== What is required ==
Give the data again word for word; drop the pictures.

== Data for analysis ==
■ ■ ■

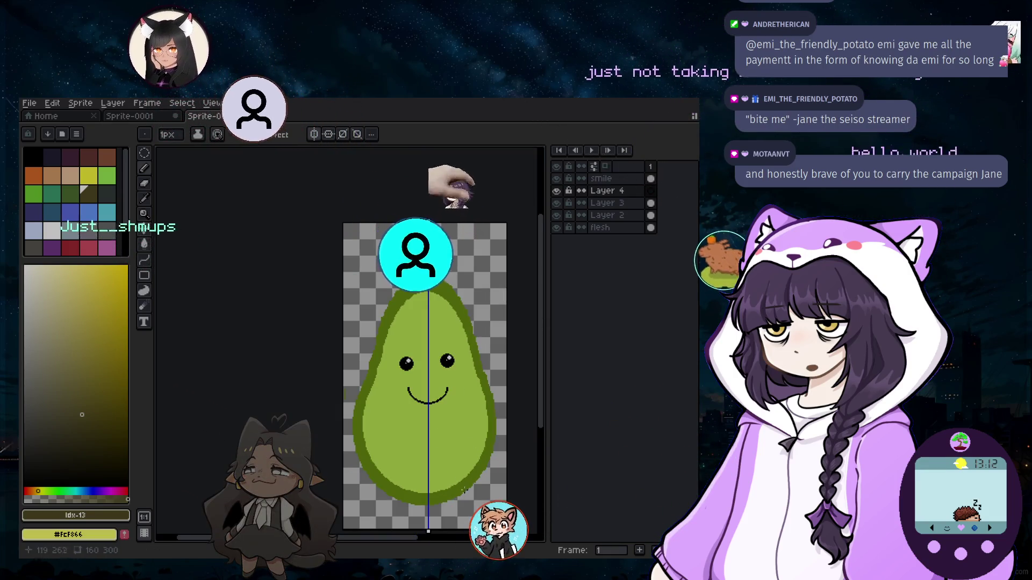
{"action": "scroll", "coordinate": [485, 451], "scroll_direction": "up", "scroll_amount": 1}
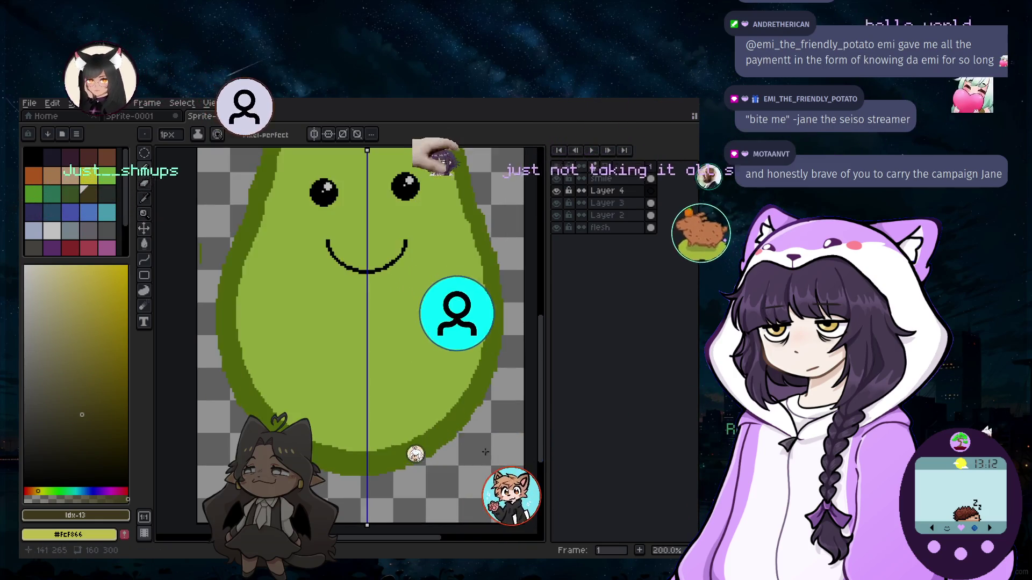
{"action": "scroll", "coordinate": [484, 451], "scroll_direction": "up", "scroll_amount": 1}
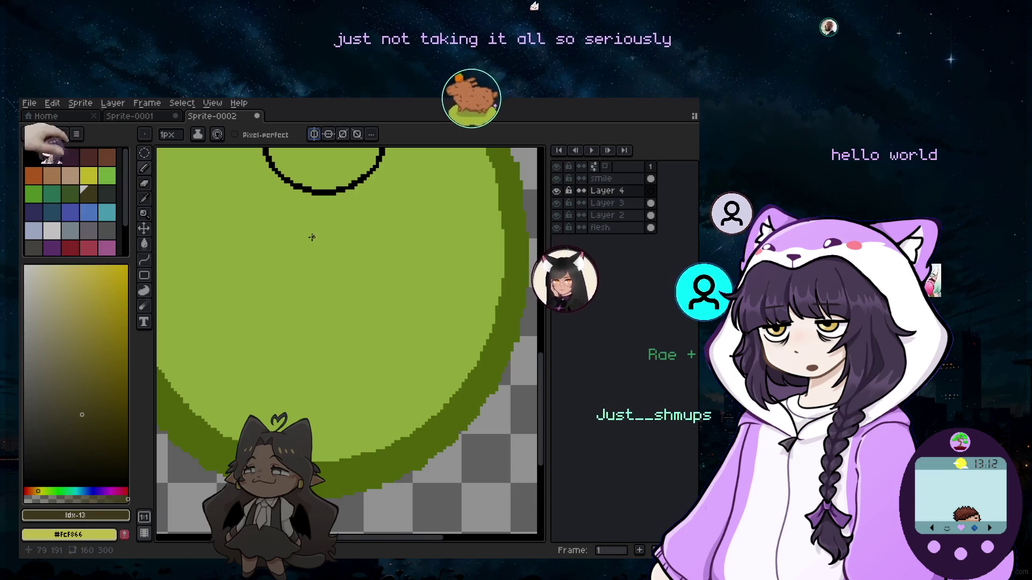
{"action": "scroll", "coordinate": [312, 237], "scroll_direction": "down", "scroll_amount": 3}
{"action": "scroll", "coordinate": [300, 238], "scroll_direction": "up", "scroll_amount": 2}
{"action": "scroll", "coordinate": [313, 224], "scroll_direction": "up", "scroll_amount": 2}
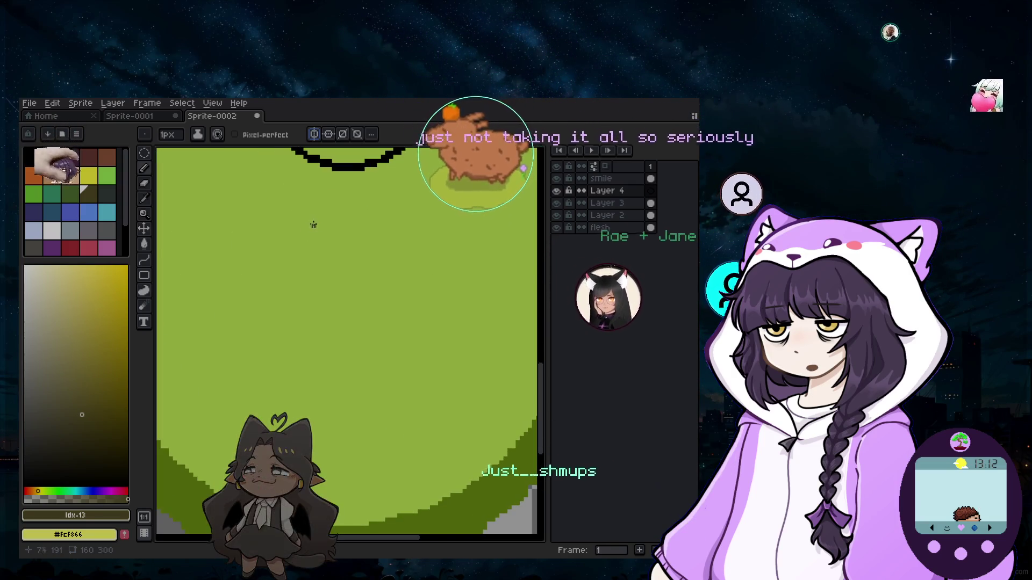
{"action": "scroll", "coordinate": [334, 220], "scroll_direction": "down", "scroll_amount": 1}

■ ■ ■

== Reply to the task ==
{"action": "scroll", "coordinate": [485, 451], "scroll_direction": "up", "scroll_amount": 1}
{"action": "scroll", "coordinate": [484, 451], "scroll_direction": "up", "scroll_amount": 1}
{"action": "scroll", "coordinate": [312, 237], "scroll_direction": "down", "scroll_amount": 3}
{"action": "scroll", "coordinate": [300, 238], "scroll_direction": "up", "scroll_amount": 2}
{"action": "scroll", "coordinate": [313, 224], "scroll_direction": "up", "scroll_amount": 2}
{"action": "scroll", "coordinate": [334, 220], "scroll_direction": "down", "scroll_amount": 1}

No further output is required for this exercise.